Have We Overclocked Our Humanity?
Automation: 100 vs Humanity 10 | A Very High Level Look At Our Automated, Non-Private World and Its Potential Effects
This topic could be investigated from endless angles in endless detail.
Instead of even trying to do it justice I will summarize my premise - because it impacts other posts.
We have overshot ourselves.
Everything is automated
Efficiency has hidden costs
Perhaps before outsourcing or eliminating positions roles and jobs, do a 360 systems analysis
Where do the humans fit in this new system
What will happen to them?
Would it not be a win/win to build a supervisory role for the qualified human over the automated technology, to be able to override and use common sense to avoid various system failures (whatever that may look like in a given situation)

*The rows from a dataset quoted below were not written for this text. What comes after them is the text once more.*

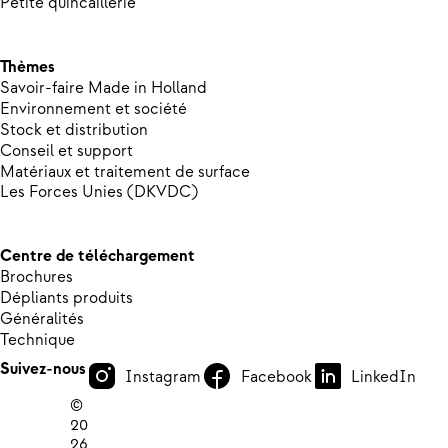
Petite quincaillerie
Thèmes
Savoir-faire Made in Holland
Environnement et société
Stock et distribution
Conseil et support
Matériaux et traitement de surface
Les Forces Unies (DKVDC)
Centre de téléchargement
Brochures
Dépliants produits
Généralités
Technique
Suivez-nous
Instagram
Facebook
LinkedIn
©
20
26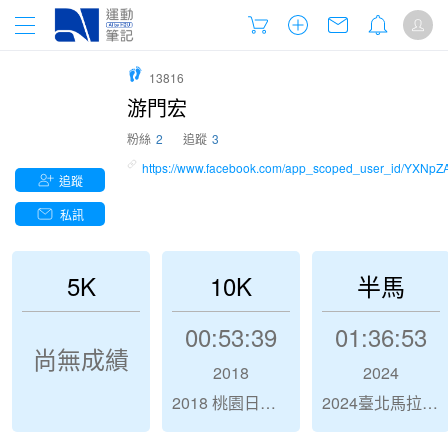
13816
游門宏
粉絲
2
追蹤
3
https://www.facebook.com/app_scoped_user_i
追蹤
私訊
5K
10K
半馬
00:53:39
01:36:53
尚無成績
2018
2024
2018 桃園日月光半程馬拉松
2024臺北馬拉松TAIPEI MARATHON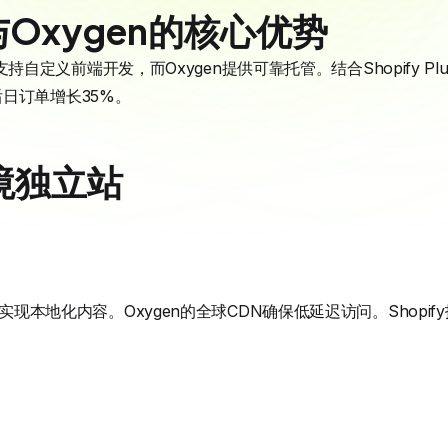
n与Oxygen的核心优势
t，支持自定义前端开发，而Oxygen提供可靠托管。结合Shopify 
日订单增长35%。
境独立站
件实现本地化内容。Oxygen的全球CDN确保低延迟访问。Shop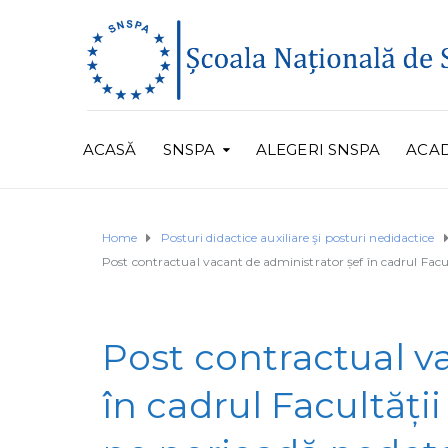
ACASĂ
SNSPA
ALEGERI SNSPA
ACA
Home
Posturi didactice auxiliare şi posturi nedidactice
Post contractual vacant de administrator șef în cadrul Facu
Post contractual v
în cadrul Facultăți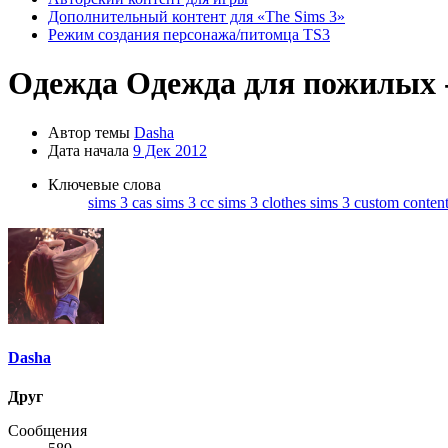
Дополнительный контент для «The Sims 3»
Режим создания персонажа/питомца TS3
Одежда
Одежда для пожилых 
Автор темы
Dasha
Дата начала
9 Дек 2012
Ключевые слова
sims 3 cas
sims 3 cc
sims 3 clothes
sims 3 custom conten
Dasha
Друг
Сообщения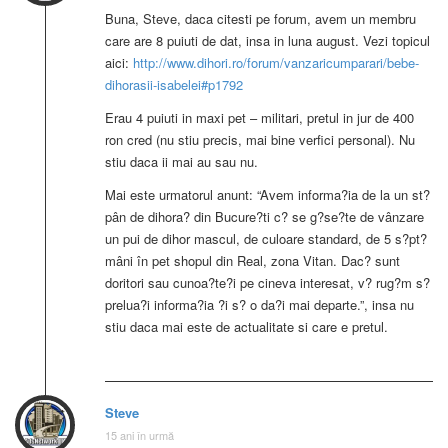
Buna, Steve, daca citesti pe forum, avem un membru
care are 8 puiuti de dat, insa in luna august. Vezi topicul
aici:
http://www.dihori.ro/forum/vanzaricumparari/bebe-
dihorasii-isabelei#p1792
Erau 4 puiuti in maxi pet – militari, pretul in jur de 400
ron cred (nu stiu precis, mai bine verfici personal). Nu
stiu daca ii mai au sau nu.
Mai este urmatorul anunt: “Avem informa?ia de la un st?
pân de dihora? din Bucure?ti c? se g?se?te de vânzare
un pui de dihor mascul, de culoare standard, de 5 s?pt?
mâni în pet shopul din Real, zona Vitan. Dac? sunt
doritori sau cunoa?te?i pe cineva interesat, v? rug?m s?
prelua?i informa?ia ?i s? o da?i mai departe.”, insa nu
stiu daca mai este de actualitate si care e pretul.
Steve
15 ani în urmă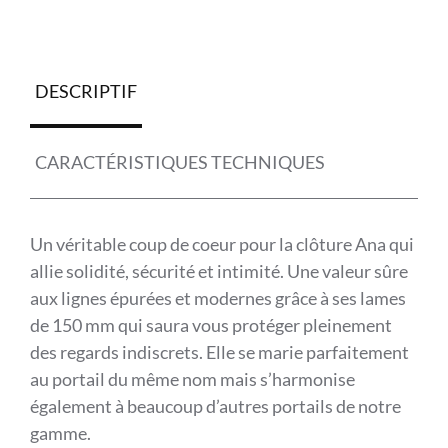
DESCRIPTIF
CARACTÉRISTIQUES TECHNIQUES
Un véritable coup de coeur pour la clôture Ana qui
allie solidité, sécurité et intimité. Une valeur sûre
aux lignes épurées et modernes grâce à ses lames
de 150 mm qui saura vous protéger pleinement
des regards indiscrets. Elle se marie parfaitement
au portail du même nom mais s’harmonise
également à beaucoup d’autres portails de notre
gamme.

My premise is that yes the automation and the artificial intelligence may have suddenly advanced say 100 years.
But our ability to solve the human problems and avoid job displacement, or provide merit based opportunities for displaced workers has not advanced 100 years.
If our awareness of human fallout and what to do about it advanced a decade in the same time as automation advanced 100 years - we are actually 90 years behind.
The numbers are arbitrary and I use them to suggest a principle - that whomever is making decisions at the top about these technologies and systems need to consider slowing down so that they don’t harm as many people as a result.
Probably a much more elegant way to say all of this however, here it is said.